#### [TASK INSTRUCTIONS]
In the listing below, identify each line with the word "máximo" and return those lines.

#### [MATERIALS PROVIDED]

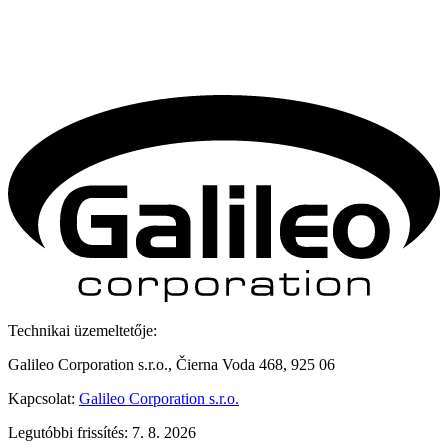
Technikai üzemeltetője:
Galileo Corporation s.r.o., Čierna Voda 468, 925 06
Kapcsolat:
Galileo Corporation s.r.o.
Legutóbbi frissítés: 7. 8. 2026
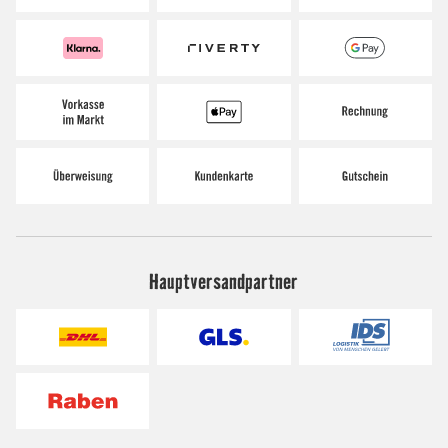
Hauptversandpartner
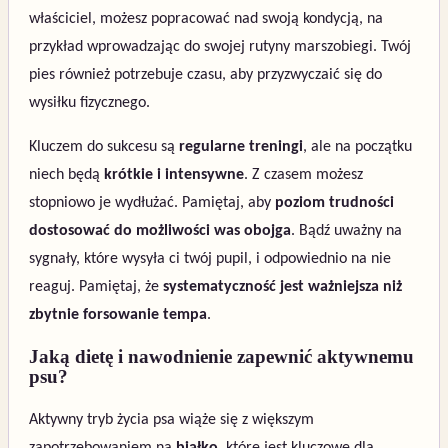
właściciel, możesz popracować nad swoją kondycją, na
przykład wprowadzając do swojej rutyny marszobiegi. Twój
pies również potrzebuje czasu, aby przyzwyczaić się do
wysiłku fizycznego.
Kluczem do sukcesu są
regularne treningi
, ale na początku
niech będą
krótkie i intensywne
. Z czasem możesz
stopniowo je wydłużać. Pamiętaj, aby
poziom trudności
dostosować do możliwości was obojga
. Bądź uważny na
sygnały, które wysyła ci twój pupil, i odpowiednio na nie
reaguj. Pamiętaj, że
systematyczność jest ważniejsza niż
zbytnie forsowanie tempa
.
Jaką dietę i nawodnienie zapewnić aktywnemu
psu?
Aktywny tryb życia psa wiąże się z większym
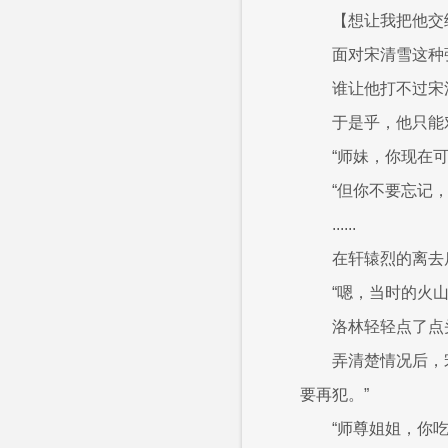
【想让我把他交
面对宋清雪这种
谁让他打不过宋
于是乎，他只能
“师妹，你现在可
“但你不要忘记
......
在轩辕烈的离去
“嗯，当时的火
洛林轻轻点了点
弄清楚情况后，
要再犯。”
“师尊姐姐，你吃的也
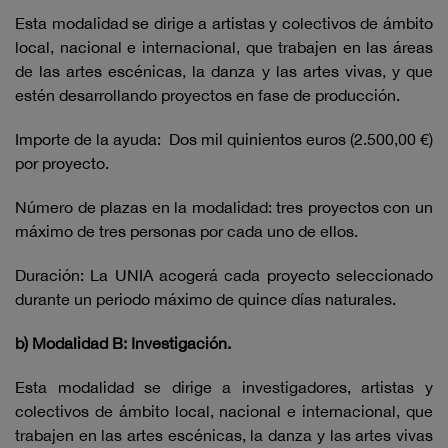
Esta modalidad se dirige a artistas y colectivos de ámbito
local, nacional e internacional, que trabajen en las áreas
de las artes escénicas, la danza y las artes vivas, y que
estén desarrollando proyectos en fase de producción.
Importe de la ayuda: Dos mil quinientos euros (2.500,00 €)
por proyecto.
Número de plazas en la modalidad: tres proyectos con un
máximo de tres personas por cada uno de ellos.
Duración: La UNIA acogerá cada proyecto seleccionado
durante un periodo máximo de quince días naturales.
b) Modalidad B: Investigación.
Esta modalidad se dirige a investigadores, artistas y
colectivos de ámbito local, nacional e internacional, que
trabajen en las artes escénicas, la danza y las artes vivas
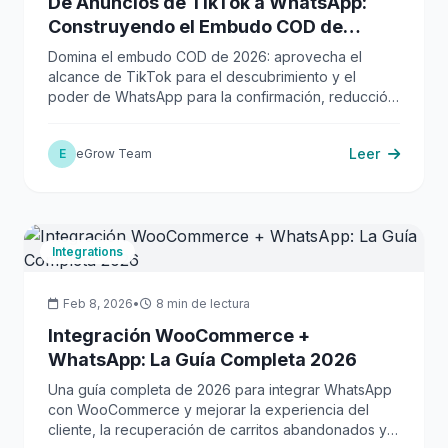
De Anuncios de TikTok a WhatsApp:
Construyendo el Embudo COD de
Mayor Conversión en 2026
Domina el embudo COD de 2026: aprovecha el
alcance de TikTok para el descubrimiento y el
poder de WhatsApp para la confirmación, reducción
de RTO y fidelización.
Leer
E
eGrow Team
Integrations
Feb 8, 2026
•
8 min de lectura
Integración WooCommerce +
WhatsApp: La Guía Completa 2026
Una guía completa de 2026 para integrar WhatsApp
con WooCommerce y mejorar la experiencia del
cliente, la recuperación de carritos abandonados y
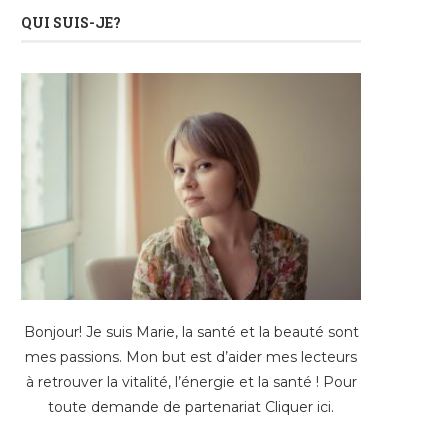
QUI SUIS-JE?
Bonjour! Je suis Marie, la santé et la beauté sont
mes passions. Mon but est d’aider mes lecteurs
à retrouver la vitalité, l’énergie et la santé ! Pour
toute demande de partenariat
Cliquer ici
.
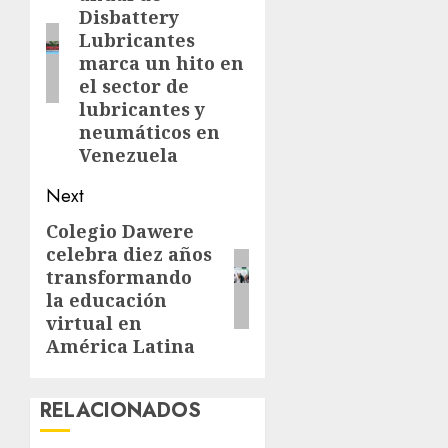
post:
Disbattery
Lubricantes
marca un hito en
el sector de
lubricantes y
neumáticos en
Venezuela
Next
Colegio Dawere
Next
celebra diez años
post:
transformando
la educación
virtual en
América Latina
RELACIONADOS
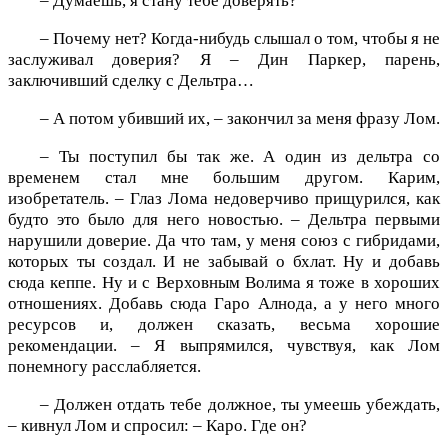
– Думаешь, я стану тебе доверять?
– Почему нет? Когда-нибудь слышал о том, чтобы я не
заслуживал доверия? Я – Дин Паркер, парень,
заключивший сделку с Дельтра…
– А потом убивший их, – закончил за меня фразу Лом.
– Ты поступил бы так же. А один из дельтра со
временем стал мне большим другом. Карим,
изобретатель. – Глаз Лома недоверчиво прищурился, как
будто это было для него новостью. – Дельтра первыми
нарушили доверие. Да что там, у меня союз с гибридами,
которых ты создал. И не забывай о бхлат. Ну и добавь
сюда кеппе. Ну и с Верховным Волима я тоже в хороших
отношениях. Добавь сюда Гаро Алнода, а у него много
ресурсов и, должен сказать, весьма хорошие
рекомендации. – Я выпрямился, чувствуя, как Лом
понемногу расслабляется.
– Должен отдать тебе должное, ты умеешь убеждать,
– кивнул Лом и спросил: – Каро. Где он?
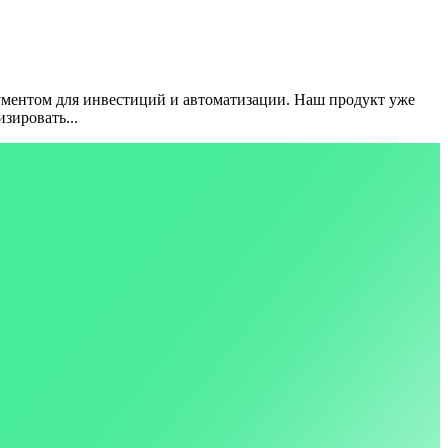
ментом для инвестиций и автоматизации.
Наш продукт уже
зировать...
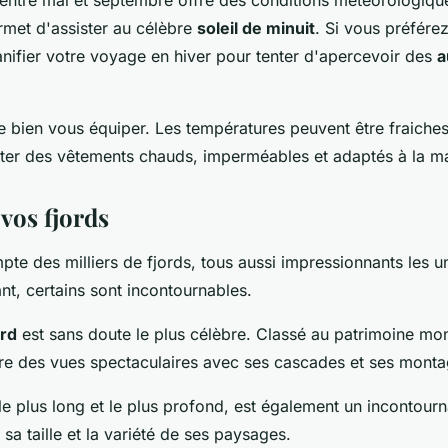
 entre mai et septembre offre des conditions météorologiqu
rmet d'assister au célèbre
soleil de minuit
. Si vous préférez
nifier votre voyage en hiver pour tenter d'apercevoir des
a
e bien vous équiper. Les températures peuvent être fraiche
er des vêtements chauds, imperméables et adaptés à la m
vos fjords
te des milliers de fjords, tous aussi impressionnants les u
nt, certains sont incontournables.
ord
est sans doute le plus célèbre. Classé au patrimoine mo
fre des vues spectaculaires avec ses cascades et ses mont
 le plus long et le plus profond, est également un incontourn
 sa taille et la variété de ses paysages.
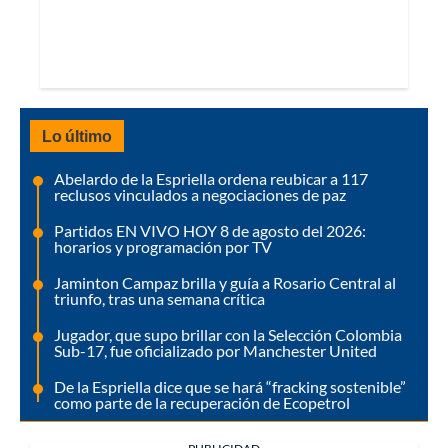
Lo último
Abelardo de la Espriella ordena reubicar a 117
reclusos vinculados a negociaciones de paz
Partidos EN VIVO HOY 8 de agosto del 2026:
horarios y programación por TV
Jaminton Campaz brilla y guía a Rosario Central al
triunfo, tras una semana crítica
Jugador, que supo brillar con la Selección Colombia
Sub-17, fue oficializado por Manchester United
De la Espriella dice que se hará “fracking sostenible”
como parte de la recuperación de Ecopetrol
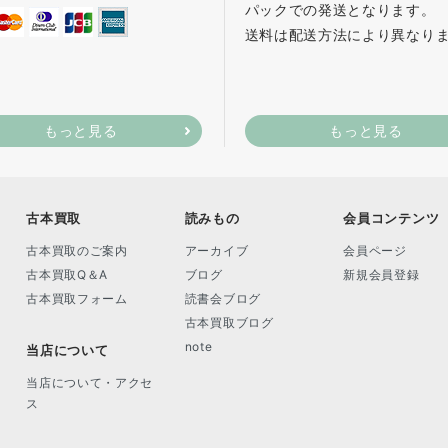
パックでの発送となります。
送料は配送方法により異なり
もっと見る
もっと見る
古本買取
読みもの
会員コンテンツ
古本買取のご案内
アーカイブ
会員ページ
古本買取Q＆A
ブログ
新規会員登録
古本買取フォーム
読書会ブログ
古本買取ブログ
note
当店について
当店について・アクセ
ス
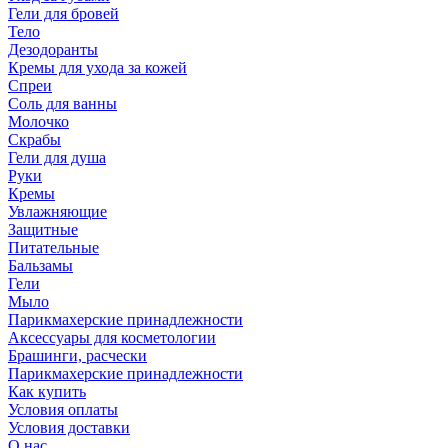
Гели для бровей
Тело
Дезодоранты
Кремы для ухода за кожей
Спреи
Соль для ванны
Молочко
Скрабы
Гели для душа
Руки
Кремы
Увлажняющие
Защитные
Питательные
Бальзамы
Гели
Мыло
Парикмахерские принадлежности
Аксессуары для косметологии
Брашинги, расчески
Парикмахерские принадлежности
Как купить
Условия оплаты
Условия доставки
О нас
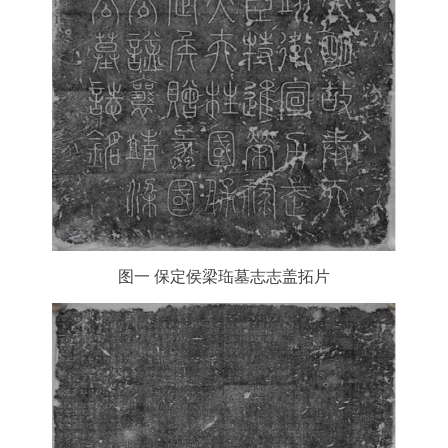
图一 保定侯梁珤墓志志盖拓片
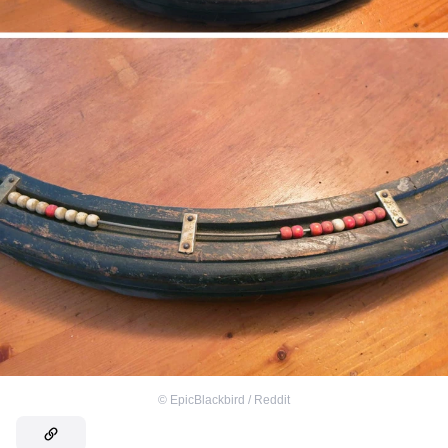
©
EpicBlackbird / Reddit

#### [OUTPUT FOR THIS EXERCISE]
máximo de tres personas por cada uno de ellos.
durante un periodo máximo de quince días naturales.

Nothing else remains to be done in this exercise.